Barry Lovejoy, a UCU official, said: ‘ESOL classes are universally free up to level 2.

‘The government are intending from September this year to restrict this to only those people who are receiving benefits or council tax credits and also excluding asylum seekers.

‘What will happen is they will then have to pay from September a third of the cost of courses and then in the following years up to 50 per cent of courses.

‘They are making the assumption that employers should pay more, but yet they have done nothing to make that happen and we think this could be seen as encouraging racism, rather than combating it.’

Roberto Foth, a UCU member at Tower Hamlets college, said: ‘We want to keep universal free entitlement to English classes for our students because we know once that goes, we’ll probably lose a lot of our students – and a lot of our most vulnerable students at that.

‘We are here to overturn what has been proposed by the government, and a whole coachload of students from our college alone are taking part, as well as ESOL students from Sheffield, Birmingham and other parts of the country.

‘It is quite unprecedented to have such a huge student turnout as well.’

UCU member Jackie Mahoney said: ‘We’re from the Workers Education Association (WEA) and we’re the largest provider of ESOL throughout the country.

‘The effect of these changes will be detrimental to the integration of foreign language speakers as they try to live and work in the UK.

‘We think there should always be some free provision for people wishing to learn English and that right should be protected.’

Masud, an ESOL student at Acton College, said: ‘We have come to visit parliament.

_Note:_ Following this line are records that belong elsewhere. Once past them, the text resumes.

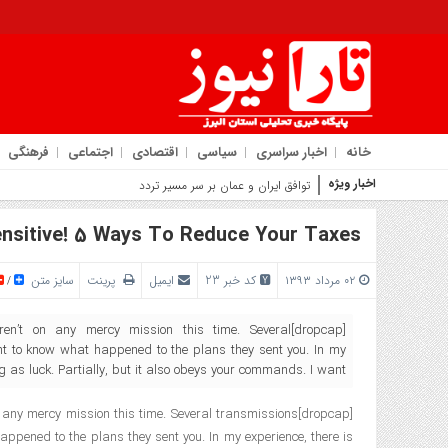
خانه
اخبار سراسری
سیاسی
اقتصادی
اجتماعی
فرهنگی
اخبار ویژه
توافق ایران و عمان بر سر مسیر تردد ایمن در تنگه هرمز
nsitive! 5 Ways To Reduce Your Taxes
۰۲ مرداد ۱۳۹۳
کد خبر 23
ایمیل
پرینت
سایز متن
/
u weren’t on any mercy mission this time. Several
nt to know what happened to the plans they sent you. In my
g as luck. Partially, but it also obeys your commands. I want […]
t on any mercy mission this time. Several transmissions
ppened to the plans they sent you. In my experience, there is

We want to keep studying English.

‘We think these changes are very unfair.

‘A lot of people will be forced to stop their courses because they can’t afford it.

‘We are really worried. We can’t pay. It’s too much.’

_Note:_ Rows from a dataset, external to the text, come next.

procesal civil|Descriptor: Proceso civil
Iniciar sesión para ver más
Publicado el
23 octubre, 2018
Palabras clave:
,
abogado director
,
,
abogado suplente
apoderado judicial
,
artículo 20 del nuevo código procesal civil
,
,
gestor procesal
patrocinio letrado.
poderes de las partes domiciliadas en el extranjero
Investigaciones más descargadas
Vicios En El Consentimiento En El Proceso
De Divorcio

Neza Kudura, from City College, Coventry, said: ‘I need the English course. It must be free.

‘Many of us will have to leave college if the government introduces these charges.

‘We are very angry. We don’t have the money to pay.’

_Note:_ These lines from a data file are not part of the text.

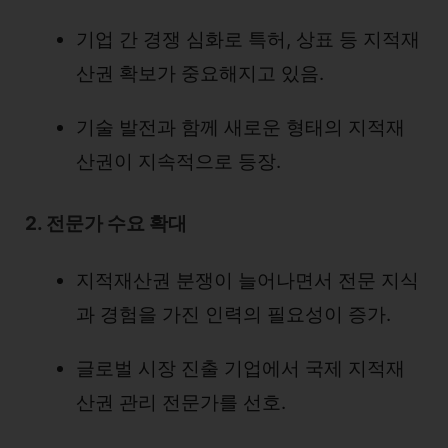
기업 간 경쟁 심화로 특허, 상표 등 지적재
산권 확보가 중요해지고 있음.
기술 발전과 함께 새로운 형태의 지적재
산권이 지속적으로 등장.
2. 전문가 수요 확대
지적재산권 분쟁이 늘어나면서 전문 지식
과 경험을 가진 인력의 필요성이 증가.
글로벌 시장 진출 기업에서 국제 지적재
산권 관리 전문가를 선호.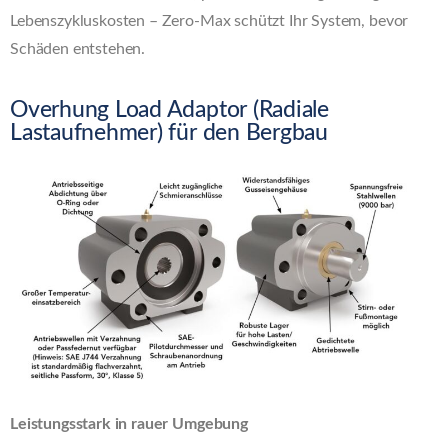
Lebenszykluskosten – Zero-Max schützt Ihr System, bevor
Schäden entstehen.
Overhung Load Adaptor (Radiale
Lastaufnehmer) für den Bergbau
Leistungsstark in rauer Umgebung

Hanif Rezaie said: ‘We are very upset about this.

‘Most of the guys don’t know what to do in the future.

‘If we are not allowed to work or to study, what is going to happen to us? Our future will not be good.’

Liz Cotterill, a UCU member at City College, said: ‘We just feel the charges are unfair and will exclude students. These measures are against human rights.’

She added: ‘We’ve been told that the immigration appeals for leave to stay in Britain take less than two months, therefore those people won’t need ESOL.

‘But in practice that is not the case.

‘It is also against the government’s own policy.

‘For refugees and immigrant workers to integrate they need language skills. But these charges deny them the very courses they need to do this. It’s Catch 22.’

John Homer and Abdulla Sodiq, also teachers at City College, said: ‘Before people get permission for leave to remain, they’re supposed to pass a test in English. But they won’t get these English classes unless these funding cuts are withdrawn.’